The pan-European STOXX 600 index was down 0.3% by 8:02 GMT, with luxury giants at the forefront of the selling pressure.

Shares of the world’s second-biggest luxury firm Richemont dropped 8.0% and were set for their sharpest one-day percentage fall in over a year after weakness in the Americas weighed on first-quarter organic sales growth.

“Up until now, consumption in the U.S. has held up remarkably well, despite the aggressive tightening from the Fed. The Richemont results suggest we are starting to see this curtailment in spending,” said Stuart Cole, chief macroeconomist at Equiti Capital.

Shares of other luxury giants such as LVMH, which is Europe’s most valuable company, Hermes and Kering (EPA:PRTP) shed between 1% and 3.7%.

The personal and household goods index, housing luxury firms, was the biggest sectoral loser, down 2.2%.

Further hurting sentiment on Monday, data signaled China’s economy grew at a frail pace in the second quarter on weaker demand, raising pressure on policymakers to deliver more stimulus.

“We are left with a picture of both U.S. and Chinese consumption slowing, and the market is responding to this double whammy of bad news by marking down stock prices,” said Cole.

The mining sector was the second biggest decliner, down 1.4%, as concerns about demand from top consumer China weighed on metal prices. [MET/L].

The benchmark STOXX 600 index logged its biggest weekly percentage gain since the end of March in the previous week on hopes the Federal Reserve could wind up its rate hike cycle soon after July, given cooling U.S. inflation.

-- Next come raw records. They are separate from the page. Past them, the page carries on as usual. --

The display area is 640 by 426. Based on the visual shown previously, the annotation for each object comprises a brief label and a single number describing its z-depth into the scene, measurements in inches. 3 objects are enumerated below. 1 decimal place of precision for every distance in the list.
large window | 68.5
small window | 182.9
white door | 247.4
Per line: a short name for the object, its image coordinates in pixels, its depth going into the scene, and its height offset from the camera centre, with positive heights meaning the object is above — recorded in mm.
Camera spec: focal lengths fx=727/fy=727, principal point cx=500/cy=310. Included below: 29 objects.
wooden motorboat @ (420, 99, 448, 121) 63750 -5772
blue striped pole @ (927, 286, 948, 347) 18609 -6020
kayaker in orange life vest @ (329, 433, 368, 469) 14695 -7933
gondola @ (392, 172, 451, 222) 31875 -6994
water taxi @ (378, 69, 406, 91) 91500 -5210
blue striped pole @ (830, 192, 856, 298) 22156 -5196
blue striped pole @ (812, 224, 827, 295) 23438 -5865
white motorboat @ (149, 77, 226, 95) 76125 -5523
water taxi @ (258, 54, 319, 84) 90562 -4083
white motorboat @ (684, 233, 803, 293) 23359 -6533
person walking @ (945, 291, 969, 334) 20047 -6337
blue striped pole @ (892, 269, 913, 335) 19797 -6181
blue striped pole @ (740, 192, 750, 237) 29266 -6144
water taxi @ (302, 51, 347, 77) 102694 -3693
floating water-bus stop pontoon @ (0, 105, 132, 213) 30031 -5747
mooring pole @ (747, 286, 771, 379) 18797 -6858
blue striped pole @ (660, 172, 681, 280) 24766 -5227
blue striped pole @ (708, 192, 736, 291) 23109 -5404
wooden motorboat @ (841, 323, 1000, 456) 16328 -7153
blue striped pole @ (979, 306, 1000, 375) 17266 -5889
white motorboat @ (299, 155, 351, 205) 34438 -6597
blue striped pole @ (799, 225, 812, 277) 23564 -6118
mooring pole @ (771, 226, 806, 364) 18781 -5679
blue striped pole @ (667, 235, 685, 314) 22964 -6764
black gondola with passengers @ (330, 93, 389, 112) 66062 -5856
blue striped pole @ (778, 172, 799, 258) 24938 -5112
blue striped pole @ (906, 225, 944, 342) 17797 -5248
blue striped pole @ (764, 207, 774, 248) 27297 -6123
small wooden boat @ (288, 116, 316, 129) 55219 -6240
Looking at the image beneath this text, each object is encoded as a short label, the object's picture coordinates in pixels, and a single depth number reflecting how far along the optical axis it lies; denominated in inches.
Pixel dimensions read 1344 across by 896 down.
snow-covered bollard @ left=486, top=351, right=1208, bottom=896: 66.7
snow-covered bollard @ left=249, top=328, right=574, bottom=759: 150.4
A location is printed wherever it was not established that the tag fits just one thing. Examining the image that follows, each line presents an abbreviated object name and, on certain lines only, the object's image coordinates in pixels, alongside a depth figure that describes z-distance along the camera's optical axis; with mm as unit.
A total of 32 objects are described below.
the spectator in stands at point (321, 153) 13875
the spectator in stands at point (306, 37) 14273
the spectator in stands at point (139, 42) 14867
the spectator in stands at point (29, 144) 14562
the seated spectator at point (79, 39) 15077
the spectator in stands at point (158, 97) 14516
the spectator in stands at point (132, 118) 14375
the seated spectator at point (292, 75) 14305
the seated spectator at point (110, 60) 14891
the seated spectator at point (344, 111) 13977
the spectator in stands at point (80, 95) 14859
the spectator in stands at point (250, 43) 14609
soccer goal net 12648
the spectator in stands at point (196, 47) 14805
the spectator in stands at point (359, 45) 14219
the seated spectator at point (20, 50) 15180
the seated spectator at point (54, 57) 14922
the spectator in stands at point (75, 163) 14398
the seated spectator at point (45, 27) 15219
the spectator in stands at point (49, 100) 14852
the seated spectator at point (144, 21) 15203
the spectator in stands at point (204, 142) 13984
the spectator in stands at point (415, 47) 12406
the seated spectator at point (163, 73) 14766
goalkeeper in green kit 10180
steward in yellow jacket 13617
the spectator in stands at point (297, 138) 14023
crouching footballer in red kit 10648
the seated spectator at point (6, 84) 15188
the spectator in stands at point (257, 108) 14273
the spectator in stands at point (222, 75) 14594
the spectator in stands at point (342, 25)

However, analysts have cautioned that other major central banks, particularly the Bank of England, have further to go in terms of tightening.

Earnings are also a big focus, with heavyweights such as Tesla (NASDAQ:TSLA) expected to issue results this week, after big U.S. banks kicked off the second-quarter results season on Friday.

Shares in Banco BPM rose 2.1% after the Italian bank entered a payments deal with private equity fund FSI.

The move helped the banks sub-index gain 0.5%, while healthcare shares also helped limit losses on the STOXX 600.

Argenx SE jumped 26% to the top of the benchmark index on positive results from its neurological disorder drug study.